The Yellowknife DFT allowed the 142nd CES to bring a full-range of professional trades. Since all the airmen have security clearances, they could work on a variety of projects at the JTFN Headquarters, including a full range of lighting repairs and upgrades, along with installing a new air conditioner unit, a building fuel tank and upgrades in the officer’s mess.
A second group of electricians took on two lighting projects at the 440th Squadron/Escadrille hangar. Upgrading the lighting in the main hangar allowed for more energy- efficient fixtures to be added and the unit’s flagpole to illuminate the Canadian and Royal Air Force Flags continuously.
For working in the PAB (Personnel Accommodations Building), plumbers and carpenters had to retrofit a dozen showers units, often scheduling them around the staff’s daily use of the bathrooms and other facilities.
“Finding the right balance of tradesmen is always the most difficult part when you need 30 members on these deployments,” Safe elaborated. “We never really know how long one project will take, or if we’ll have enough of one trade skill set or if all the supplies show up on time; everything has to come together in a two-week window.”
Yet one of the most challenging projects during the DFT was the Niven Lake Trail extension, where connecting two cutoff trails’ ends had to be tied together to complete the pathway. The project required heavy equipment operators to work long hours, forming areas into the marsh, to create a user-friendlier route around larger rock formations.
After scouting the location, Chief Eckert estimated the trail would be around 600 to 800 feet in distance, but the terrain had hidden challenges. During the construction, trees needed to be cleared and extra materials were needed to fill the marsh, increasing the width and length of the trail when finished.
“It took almost the entire two-weeks to complete and was slightly over 1,000 feet in distance,” he said. “The biggest challenge was working with the size of equipment, and the further you go down the trail with materials, the distance also increases per trip.”
Adjustment took place as the pathway moved forward. Trees were cut and hauled away by CAF and CES airmen, while the route was slightly extended to keep the elevation consistent.

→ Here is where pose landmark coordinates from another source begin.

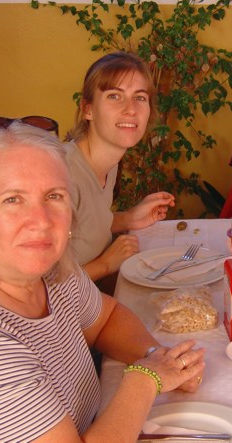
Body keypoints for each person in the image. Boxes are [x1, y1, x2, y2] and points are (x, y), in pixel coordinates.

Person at [0, 119, 205, 442]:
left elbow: (106, 319)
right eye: (12, 199)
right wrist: (146, 379)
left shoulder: (49, 269)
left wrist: (158, 357)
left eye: (54, 196)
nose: (41, 221)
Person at [65, 52, 175, 290]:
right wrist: (105, 264)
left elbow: (84, 227)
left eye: (140, 97)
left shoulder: (109, 163)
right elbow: (35, 287)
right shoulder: (63, 176)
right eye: (114, 96)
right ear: (87, 109)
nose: (130, 109)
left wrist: (130, 218)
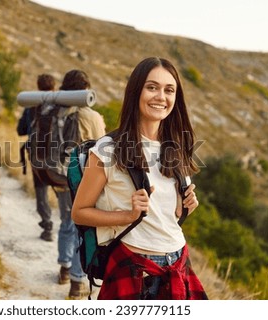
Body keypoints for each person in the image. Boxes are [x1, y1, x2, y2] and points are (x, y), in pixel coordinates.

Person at [71, 57, 207, 300]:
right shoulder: (108, 149)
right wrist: (128, 215)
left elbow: (168, 217)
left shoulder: (175, 148)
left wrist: (184, 207)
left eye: (169, 90)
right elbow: (79, 212)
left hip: (178, 264)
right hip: (134, 269)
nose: (161, 97)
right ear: (136, 91)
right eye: (152, 87)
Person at [55, 69, 106, 299]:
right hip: (81, 178)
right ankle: (76, 281)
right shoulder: (91, 116)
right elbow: (104, 149)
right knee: (81, 228)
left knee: (66, 221)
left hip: (58, 174)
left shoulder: (56, 109)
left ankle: (64, 267)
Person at [16, 74, 56, 242]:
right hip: (58, 154)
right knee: (62, 189)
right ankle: (69, 224)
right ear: (54, 88)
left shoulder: (31, 106)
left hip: (37, 154)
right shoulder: (61, 105)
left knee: (41, 191)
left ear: (38, 87)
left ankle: (47, 226)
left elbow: (21, 130)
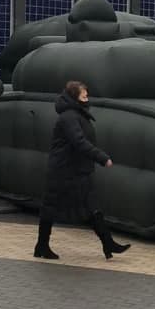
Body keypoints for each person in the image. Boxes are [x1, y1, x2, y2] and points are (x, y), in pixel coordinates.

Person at [34, 80, 130, 262]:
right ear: (74, 97)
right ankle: (42, 245)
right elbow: (79, 142)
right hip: (63, 171)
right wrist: (101, 157)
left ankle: (108, 243)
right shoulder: (69, 117)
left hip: (76, 170)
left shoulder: (77, 114)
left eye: (87, 94)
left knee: (91, 205)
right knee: (51, 207)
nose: (87, 97)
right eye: (83, 95)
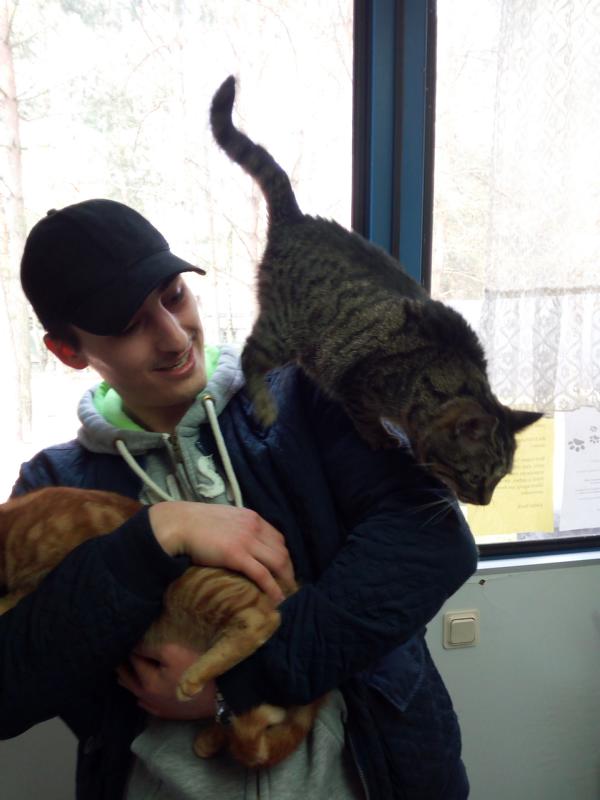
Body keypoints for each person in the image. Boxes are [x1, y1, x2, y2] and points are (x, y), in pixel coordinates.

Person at [1, 198, 478, 799]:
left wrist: (241, 680)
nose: (173, 336)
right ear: (68, 351)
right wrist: (153, 537)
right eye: (128, 325)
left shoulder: (307, 398)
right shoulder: (52, 488)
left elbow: (434, 544)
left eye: (174, 296)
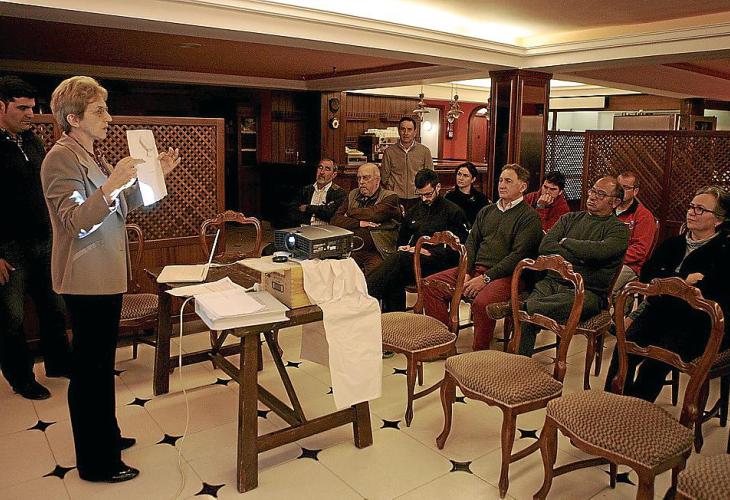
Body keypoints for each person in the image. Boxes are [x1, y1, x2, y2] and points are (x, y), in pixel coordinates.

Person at [41, 76, 180, 483]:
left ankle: (108, 435)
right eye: (99, 111)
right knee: (89, 371)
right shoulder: (60, 159)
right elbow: (75, 223)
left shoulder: (93, 155)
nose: (109, 117)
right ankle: (95, 461)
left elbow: (123, 206)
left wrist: (156, 176)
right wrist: (112, 184)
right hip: (85, 279)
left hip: (105, 275)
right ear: (73, 118)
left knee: (103, 366)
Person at [605, 186, 730, 402]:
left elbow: (712, 291)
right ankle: (610, 402)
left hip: (699, 323)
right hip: (660, 312)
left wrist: (665, 283)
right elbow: (647, 274)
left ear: (718, 220)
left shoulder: (724, 251)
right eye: (691, 207)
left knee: (656, 362)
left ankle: (633, 412)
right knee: (624, 348)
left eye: (700, 209)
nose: (691, 212)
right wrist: (684, 281)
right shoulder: (674, 243)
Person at [0, 76, 71, 400]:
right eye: (22, 108)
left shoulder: (32, 142)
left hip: (44, 241)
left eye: (32, 107)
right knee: (11, 318)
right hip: (8, 249)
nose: (31, 114)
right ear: (1, 107)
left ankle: (60, 363)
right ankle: (21, 379)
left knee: (54, 308)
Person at [424, 164, 542, 350]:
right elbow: (471, 243)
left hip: (508, 276)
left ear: (523, 187)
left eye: (508, 181)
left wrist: (486, 278)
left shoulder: (529, 217)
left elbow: (517, 256)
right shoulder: (487, 211)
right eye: (500, 180)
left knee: (482, 303)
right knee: (430, 285)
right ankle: (443, 343)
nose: (501, 185)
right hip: (475, 269)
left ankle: (479, 353)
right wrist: (466, 271)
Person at [517, 176, 629, 356]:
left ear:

With over 22 years of experience as a heavy equipment operator, Eckert saved his praise for this project’s success on Senior Airman Andrew Wolf and Staff Sgt. Daniel Hagemier.
“I am really proud of those two guys; they worked long days and were so motivated to not only finish this trail for the community, but also do it right,” Eckert said. “For me, this is probably my eighth and most likely final DFT; it was a blast!”
On the last day of the deployment, the tired but content crew gathered for dinner and for accolades from local leadership at the PAB. Joining them was Yellowknife Mayor Mark Heyck.
“The Niven Lake Trail is a very proud part of the overall trail system in Yellowknife,” Heyck emphasized to the city’s desired outcome with the extension. “Accessibility is a high priority for the citizens of ours who may have trouble getting around on the conventional trail system.”
“We are very grateful for the contribution that you made in our community, and for the continued service you have given back to your country and other countries around the world.”